## EXERCISE PROMPT
Give a faithful, exact copy of all entries, minus the images.

## DATA SUPPLIED
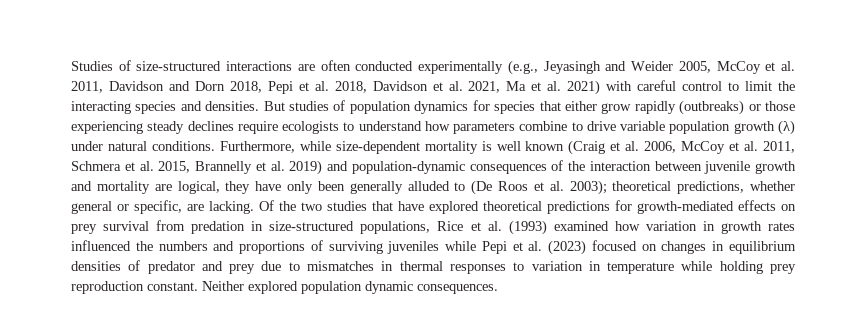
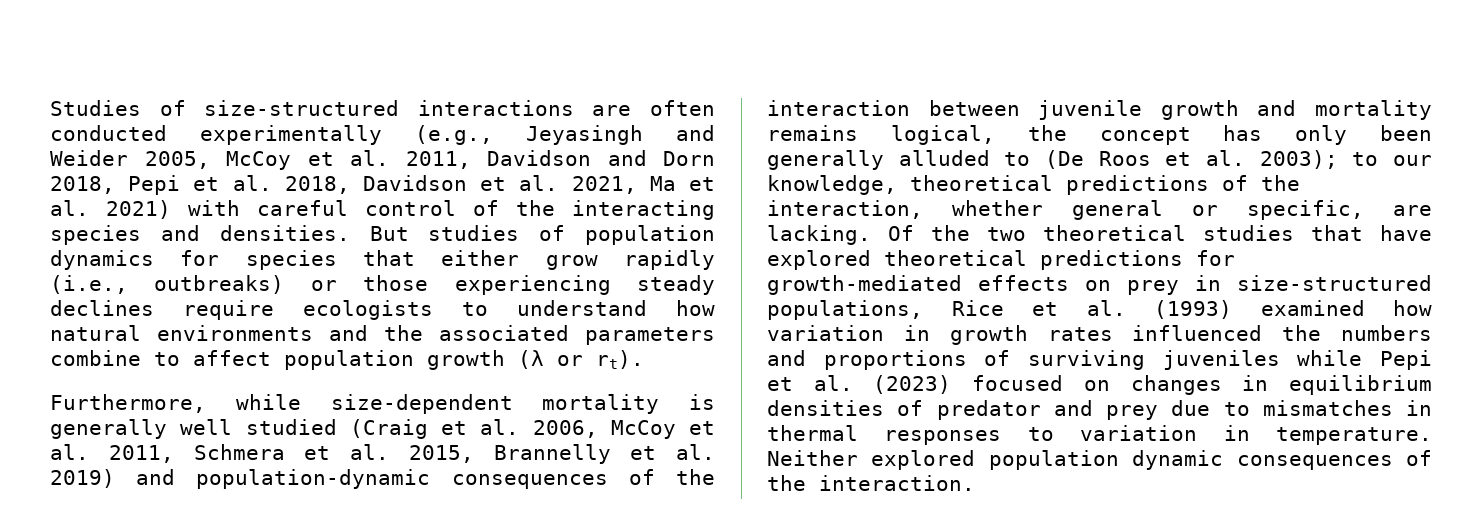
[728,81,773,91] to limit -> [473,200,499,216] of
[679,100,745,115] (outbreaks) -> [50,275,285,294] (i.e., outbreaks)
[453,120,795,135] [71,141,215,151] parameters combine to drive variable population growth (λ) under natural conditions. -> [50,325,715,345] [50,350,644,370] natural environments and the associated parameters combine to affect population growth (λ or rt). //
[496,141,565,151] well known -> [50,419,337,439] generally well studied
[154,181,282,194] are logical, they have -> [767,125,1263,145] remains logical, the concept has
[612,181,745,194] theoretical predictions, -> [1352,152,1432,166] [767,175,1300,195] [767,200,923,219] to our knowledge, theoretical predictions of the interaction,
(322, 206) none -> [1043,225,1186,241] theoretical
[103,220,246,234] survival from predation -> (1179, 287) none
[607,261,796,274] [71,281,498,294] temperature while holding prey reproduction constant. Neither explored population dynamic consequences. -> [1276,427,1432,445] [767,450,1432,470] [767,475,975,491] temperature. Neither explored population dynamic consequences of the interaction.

## YOUR RESPONSE
[728,81,773,91] to limit -> [473,200,499,216] of
[679,100,745,115] (outbreaks) -> [50,275,285,294] (i.e., outbreaks)
[453,120,795,135] [71,141,215,151] parameters combine to drive variable population growth (λ) under natural conditions. -> [50,325,715,345] [50,350,644,370] natural environments and the associated parameters combine to affect population growth (λ or rt). //
[496,141,565,151] well known -> [50,419,337,439] generally well studied
[154,181,282,194] are logical, they have -> [767,125,1263,145] remains logical, the concept has
[612,181,745,194] theoretical predictions, -> [1352,152,1432,166] [767,175,1300,195] [767,200,923,219] to our knowledge, theoretical predictions of the interaction,
(322, 206) none -> [1043,225,1186,241] theoretical
[103,220,246,234] survival from predation -> (1179, 287) none
[607,261,796,274] [71,281,498,294] temperature while holding prey reproduction constant. Neither explored population dynamic consequences. -> [1276,427,1432,445] [767,450,1432,470] [767,475,975,491] temperature. Neither explored population dynamic consequences of the interaction.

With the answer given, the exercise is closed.